I've spent a fair amount of time over the last couple of days trying to get a perfect list for ssllabs. Thanks in part to this, here's what works:

SSLCipherSuite ALL:!RSA:!CAMELLIA:!aNULL:!eNULL:!LOW:!3DES:!MD5:!EXP:!PSK:!SRP:!DSS:!RC4:!SHA1:!SHA256:!SHA384
schroeder
  • 123,438
  • 55
  • 284
  • 319
Bill Cheswick
  • 231
  • 2
  • 3
  • 3
    This accomplishes A+ by disabling the four CBC mode equivalent ciphers and leaving four GCM. I use it and have received no adverse feedback.
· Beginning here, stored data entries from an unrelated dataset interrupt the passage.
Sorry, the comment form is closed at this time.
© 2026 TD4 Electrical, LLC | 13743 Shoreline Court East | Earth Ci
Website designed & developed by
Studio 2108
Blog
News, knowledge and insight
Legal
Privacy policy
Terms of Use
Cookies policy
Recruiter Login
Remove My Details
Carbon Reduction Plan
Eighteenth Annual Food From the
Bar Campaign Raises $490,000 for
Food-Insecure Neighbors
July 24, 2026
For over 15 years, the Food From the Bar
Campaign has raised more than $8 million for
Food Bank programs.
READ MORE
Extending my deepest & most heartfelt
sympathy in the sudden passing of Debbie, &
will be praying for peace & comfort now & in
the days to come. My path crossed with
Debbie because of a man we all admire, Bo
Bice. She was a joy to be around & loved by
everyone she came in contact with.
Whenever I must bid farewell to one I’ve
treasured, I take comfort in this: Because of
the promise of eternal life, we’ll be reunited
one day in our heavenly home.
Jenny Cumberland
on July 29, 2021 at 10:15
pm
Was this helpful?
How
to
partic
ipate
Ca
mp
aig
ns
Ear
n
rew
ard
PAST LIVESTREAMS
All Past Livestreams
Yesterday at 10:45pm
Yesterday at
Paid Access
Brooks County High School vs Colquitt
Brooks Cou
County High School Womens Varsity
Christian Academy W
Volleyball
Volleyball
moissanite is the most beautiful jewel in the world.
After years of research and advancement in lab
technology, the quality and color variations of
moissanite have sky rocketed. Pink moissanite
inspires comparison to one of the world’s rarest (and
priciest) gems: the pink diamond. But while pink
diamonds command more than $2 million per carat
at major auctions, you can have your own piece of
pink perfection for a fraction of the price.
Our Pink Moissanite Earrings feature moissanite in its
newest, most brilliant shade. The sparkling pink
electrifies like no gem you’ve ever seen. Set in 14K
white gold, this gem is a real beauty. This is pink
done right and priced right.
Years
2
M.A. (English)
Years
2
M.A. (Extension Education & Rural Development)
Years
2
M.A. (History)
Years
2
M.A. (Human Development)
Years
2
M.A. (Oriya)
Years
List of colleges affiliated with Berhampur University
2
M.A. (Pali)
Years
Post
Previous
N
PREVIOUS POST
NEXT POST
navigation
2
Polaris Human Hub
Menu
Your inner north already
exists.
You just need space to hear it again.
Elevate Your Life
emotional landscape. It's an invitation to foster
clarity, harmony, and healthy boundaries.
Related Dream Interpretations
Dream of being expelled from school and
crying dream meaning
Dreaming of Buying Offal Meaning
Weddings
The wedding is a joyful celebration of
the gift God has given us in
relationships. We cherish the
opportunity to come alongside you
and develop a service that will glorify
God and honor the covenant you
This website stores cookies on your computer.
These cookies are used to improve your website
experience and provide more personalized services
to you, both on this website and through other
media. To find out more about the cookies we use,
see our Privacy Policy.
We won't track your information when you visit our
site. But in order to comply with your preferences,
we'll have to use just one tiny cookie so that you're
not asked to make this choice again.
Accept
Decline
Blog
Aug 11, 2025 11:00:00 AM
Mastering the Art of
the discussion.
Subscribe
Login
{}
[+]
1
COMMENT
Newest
Qualys shows that all except a range of older devices and browsers are happy with this, but if you serve a wider range of clients, you may need to be more lenient and use something like `SSLCipherSuite EECDH+AESGCM:EDH+AESGCM:AES256+EECDH:AES256+EDH`. – Chris Woods Jan 03 '20 at 14:36
  • This list still contains CBC ciphers: verify this with ```openssl ciphers -V -stdname EECDH+AESGCM:EDH+AESGCM:AES256+EECDH:AES256+EDH | grep CBC ``` – Cie6ohpa May 20 '21 at 15:17
11

According to the list of Cipher Strings given in the documentation (man ciphers) there is no string describing all CBC ciphers. This means there is no simple way to disable all of these (and only these) with a simple !CBC or similar.

Steffen Ullrich
  • 184,332
  • 29
  • 363
  • 424
3

The best SSL Ciphers and Protocols settings I found at https://cipherli.st/

With this you will get a Qualys A+ rating:

SSLCipherSuite EECDH+AESGCM:EDH+AESGCM
# Requires Apache 2.4.36 & OpenSSL 1.1.1
SSLProtocol -all +TLSv1.3 +TLSv1.2
schroeder
  • 123,438
  • 55
  • 284
  • 319
ApolloDS
  • 31
  • 2
  • 3
    This is a whitelist, which I've already got - the question asks if there is a *blacklist* to disable all CBC-mode cipher suites. Also there is no such thing as a "best" cipher suite list, as it's very dependent on your prospective audience. – Synchro Aug 26 '19 at 12:18
  • Although @Synchro is formally correct ... after testing different variants in Qualys SSL Labs (not believing that a good solution could be as easy), I came to the conclusion that this has about exactly the same browser/OS coverage like more complex solutions, combined from black- and whitelists. – BurninLeo May 24 '21 at 09:41
1

There is no way to do this directly, however you can script it a bit.

Let's say that your initial cipher suites string is !3DES:HIGH. (You should probably have a better cipher suites string to begin with, but that's a good starting point and won't clutter this answer too much.)

Now, do this:

$ openssl ciphers '!3DES:HIGH' \
    | sed -e 's/:/\n/g' \
    | grep -v GCM \
    | sed -e ':a' -e 'N' -e '$!ba' -e 's/\n/:!/g' -e 's/^/!/'

Explanation, per line:

  1. Start with the set of ciphers you "really" want
  2. Split the :-separated list into one-per-line cipher suite
  3. Remove anything that doesn't explicitly say GCM
  4. Read the whole file in at once, replace newlines with :!, then add a ! at the very beginning

Now take this output and place it at the front of your cipher suite string. Don't throw-out your original, because you might want to re-run this process later when your initial cipher suites string changes, or if new ciphers are added to OpenSSL or even to their HIGH default list.